• **WORKING DATA**:

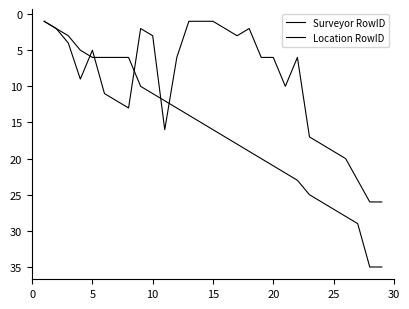

Which series has the widest spread of values?

Surveyor RowID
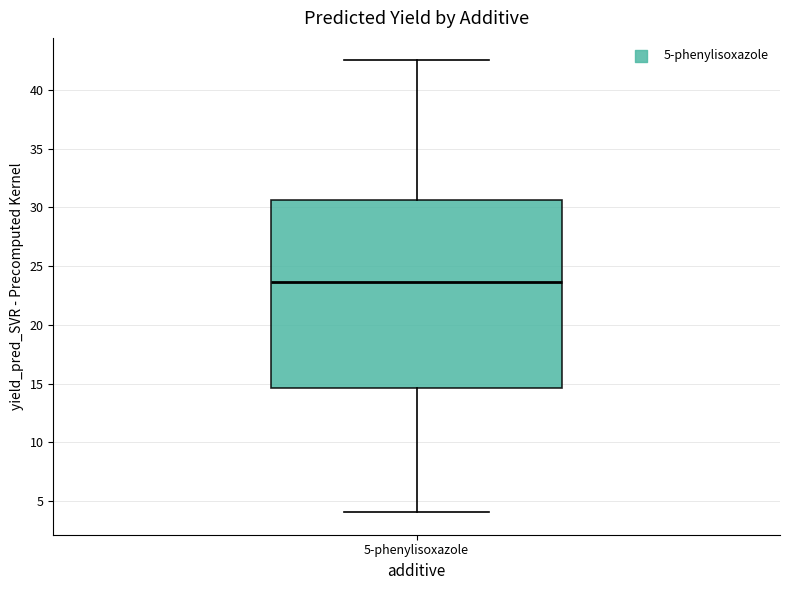

Transcribe this box plot: give where the median line is, the range the box spans, and where the two whiskers end, as read against the y-axis. The values are not printed on the chart, so give them approximately, as read against the axis.

median 23.5, box 14.5 to 30.5, whiskers 4.0 to 42.5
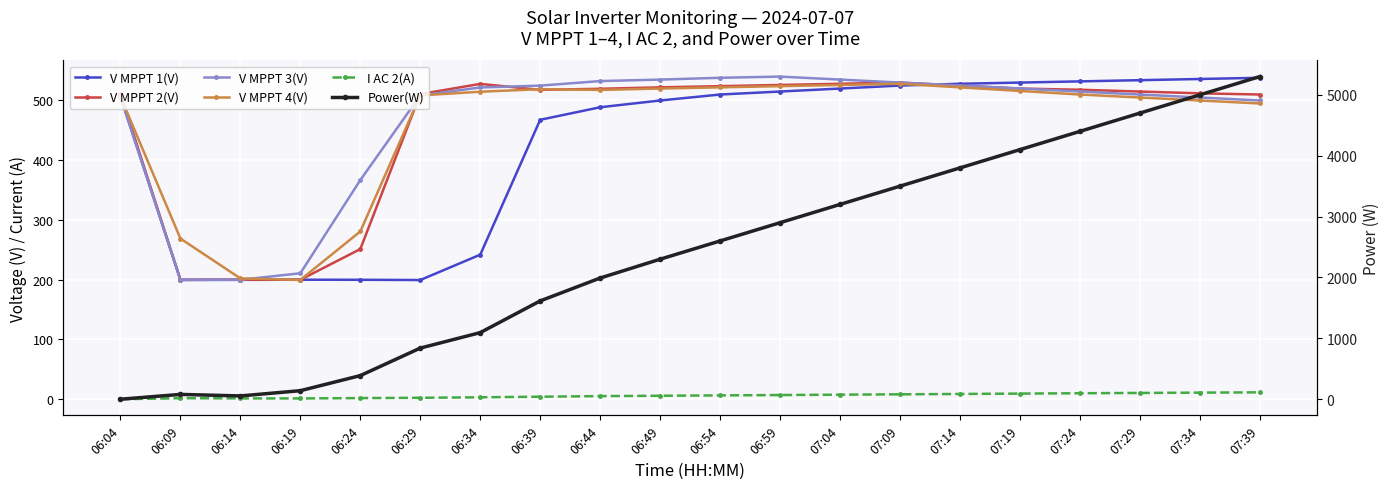

Where is Power(W) nearest to the value 2650?

06:54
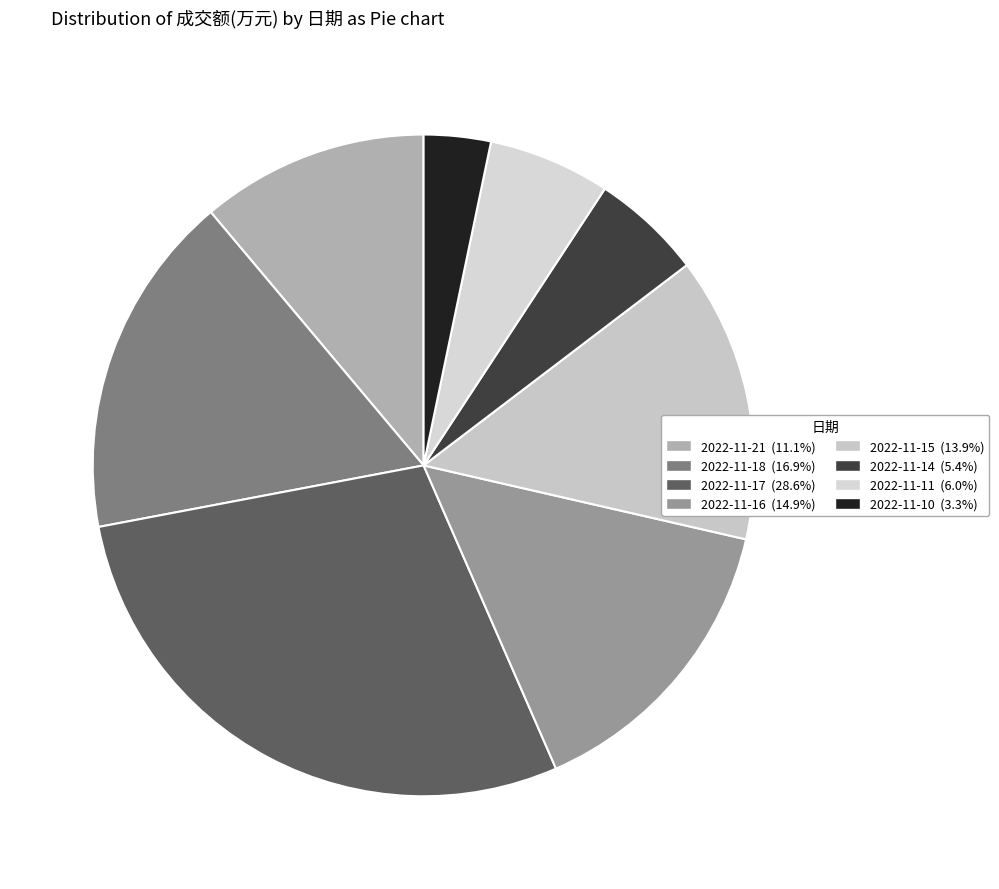

Count the number of slices in the pie.

8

• **WHAT YOU ARE ASKED TO DO**:
Which lines of the entries contain the string "whiskers"? List each of them in full, and count a match only when the case is identical.

• **OUTPUT FOR THIS TASK**:
Transcribe this box plot: give where the median line is, the range the box spans, and where the two whiskers end, as read against the y-axis. The values are not printed on the chart, so give them approximately, as read against the axis.
median 23.5, box 14.5 to 30.5, whiskers 4.0 to 42.5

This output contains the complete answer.